A. Wainwright, M.B.E. wrote over fifty hand-drawn guide books including his seven world-famous “Pictorial Guides to the Lakeland Fells” before his death in 1991. Wainwright, in his generation, was as synonymous with the Lake District as Wordsworth was in his. The guides remain as a fitting memorial.
Alfred Wainwright also published two Furness Sketchbooks; each a collection of seventy-five drawings of scenes in the Furness Peninsula of Cumbria. The Wainwright drawing of St. James’ Church, Barrow-in-Furness, being specially commissioned, was not among them. The charming story of how it came about has never before been publicly told.

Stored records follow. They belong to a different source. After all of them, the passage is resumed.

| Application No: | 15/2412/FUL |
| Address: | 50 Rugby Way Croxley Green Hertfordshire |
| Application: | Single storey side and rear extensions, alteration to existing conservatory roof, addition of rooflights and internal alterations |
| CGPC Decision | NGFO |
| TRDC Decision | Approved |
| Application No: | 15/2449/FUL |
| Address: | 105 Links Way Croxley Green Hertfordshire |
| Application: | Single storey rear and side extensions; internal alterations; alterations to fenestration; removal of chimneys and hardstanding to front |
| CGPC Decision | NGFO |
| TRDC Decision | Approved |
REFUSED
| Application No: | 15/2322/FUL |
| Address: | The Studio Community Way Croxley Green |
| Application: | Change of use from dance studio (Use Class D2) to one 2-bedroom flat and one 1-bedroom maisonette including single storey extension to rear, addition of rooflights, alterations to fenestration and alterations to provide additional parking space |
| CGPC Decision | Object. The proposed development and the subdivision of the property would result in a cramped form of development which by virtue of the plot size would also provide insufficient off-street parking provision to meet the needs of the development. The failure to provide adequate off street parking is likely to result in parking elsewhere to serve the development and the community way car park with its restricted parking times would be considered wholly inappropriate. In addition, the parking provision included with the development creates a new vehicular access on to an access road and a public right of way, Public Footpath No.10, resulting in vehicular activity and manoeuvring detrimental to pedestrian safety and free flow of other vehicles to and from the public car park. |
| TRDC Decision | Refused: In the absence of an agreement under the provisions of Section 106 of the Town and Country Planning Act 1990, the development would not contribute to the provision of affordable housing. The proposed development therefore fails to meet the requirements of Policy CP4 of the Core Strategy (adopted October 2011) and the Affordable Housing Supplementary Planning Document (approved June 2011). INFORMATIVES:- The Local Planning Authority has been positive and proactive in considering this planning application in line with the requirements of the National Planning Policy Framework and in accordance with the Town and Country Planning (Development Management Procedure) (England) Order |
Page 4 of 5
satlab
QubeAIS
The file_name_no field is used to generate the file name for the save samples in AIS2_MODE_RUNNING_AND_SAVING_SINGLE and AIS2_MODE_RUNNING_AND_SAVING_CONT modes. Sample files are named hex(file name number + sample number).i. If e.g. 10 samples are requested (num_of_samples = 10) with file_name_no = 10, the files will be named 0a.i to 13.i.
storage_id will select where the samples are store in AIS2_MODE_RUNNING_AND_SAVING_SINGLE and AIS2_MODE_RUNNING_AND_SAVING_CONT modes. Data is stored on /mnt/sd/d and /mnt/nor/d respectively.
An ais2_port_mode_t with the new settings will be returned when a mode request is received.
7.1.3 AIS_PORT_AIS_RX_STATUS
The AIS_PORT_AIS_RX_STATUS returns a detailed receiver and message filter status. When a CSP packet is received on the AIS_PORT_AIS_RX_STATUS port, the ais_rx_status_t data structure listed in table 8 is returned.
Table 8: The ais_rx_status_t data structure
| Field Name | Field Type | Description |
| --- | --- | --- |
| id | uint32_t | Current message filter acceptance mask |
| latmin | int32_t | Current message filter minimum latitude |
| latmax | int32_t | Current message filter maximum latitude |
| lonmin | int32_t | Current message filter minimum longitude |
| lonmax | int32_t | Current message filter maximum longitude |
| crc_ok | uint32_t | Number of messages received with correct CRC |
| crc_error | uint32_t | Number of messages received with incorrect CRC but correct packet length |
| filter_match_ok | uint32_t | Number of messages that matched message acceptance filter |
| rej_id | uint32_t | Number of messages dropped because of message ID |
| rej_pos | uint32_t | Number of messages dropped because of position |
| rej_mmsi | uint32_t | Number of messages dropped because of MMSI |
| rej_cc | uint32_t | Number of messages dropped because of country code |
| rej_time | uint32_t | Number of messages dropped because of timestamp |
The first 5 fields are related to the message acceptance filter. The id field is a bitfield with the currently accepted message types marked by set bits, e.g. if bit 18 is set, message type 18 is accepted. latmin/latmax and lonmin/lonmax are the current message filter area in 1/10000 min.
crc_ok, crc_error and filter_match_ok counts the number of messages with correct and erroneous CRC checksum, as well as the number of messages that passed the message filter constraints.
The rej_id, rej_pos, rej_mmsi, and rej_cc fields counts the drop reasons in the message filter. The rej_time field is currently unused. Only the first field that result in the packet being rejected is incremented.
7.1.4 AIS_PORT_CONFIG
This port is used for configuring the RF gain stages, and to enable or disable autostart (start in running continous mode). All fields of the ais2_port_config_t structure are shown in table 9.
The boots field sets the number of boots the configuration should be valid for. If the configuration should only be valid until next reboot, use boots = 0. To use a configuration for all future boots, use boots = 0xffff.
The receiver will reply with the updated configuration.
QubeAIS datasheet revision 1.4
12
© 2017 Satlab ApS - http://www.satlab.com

When the Ven. Colin Stannard became Vicar of St. James’ in March 1955, the parish magazine, constrained by wartime shortages, was ripe for improvement. A new printer was sought and a new cover. The new printer, Kentmere Ltd. at Staveley near Kendal, showed the vicar examples of other magazine covers then being printed. One, with special appeal, was a line drawing of St. Mary’s, Windermere done, he was told, by “the Borough Treasurer of Kendal who is quite good at this sort of thing.”
Soon afterwards Colin Stannard was in correspondence with Alfred Wainwright who replied on 7th June 1955 thanking him for a photograph of the Church and saying:
“I shall probably exercise a little licence with the foreground. I shan’t `plant’ any more trees there though I should like to, but I shall want to `remove’ the enclosing walls and the harsh macadam and show the building sprouting up from grass and shrubs. The sky above the roof of the nave is the obvious place for the lettering…. End of July at the latest – that’s a promise!”
Alfred Wainwright sent his drawing to the vicar on 15th July 1955 with a covering letter:
“See what a pretty church you’d have had if you’d built it in a park!
There is no question of a fee for doing this for you, but the work has taken fourteen hours of time I could little afford. It seems reasonable therefore, that I should now ask you to spend fourteen minutes in finding six positive subscribers for my book. It occurs to me that since your Magazine Committee were so eager to requisition my services they should be your first approach!”
Forty three years later Colin Stannard, having left Barrow in 1964, eventually becoming Archdeacon of Carlisle, pointed out that the book referred to was the very first of the Wainwright Guides – covering the Eastern Fells. That book, for which the author was so concerned to attract subscribers, is still in print having become a classic of its kind, and been bought by many thousands of people. Good copies of the first impression of the Wainwright Guides are now very valuable. If the members of the Magazine Committee had bought copies of the first “Wainwright” it would have been a lucrative investment.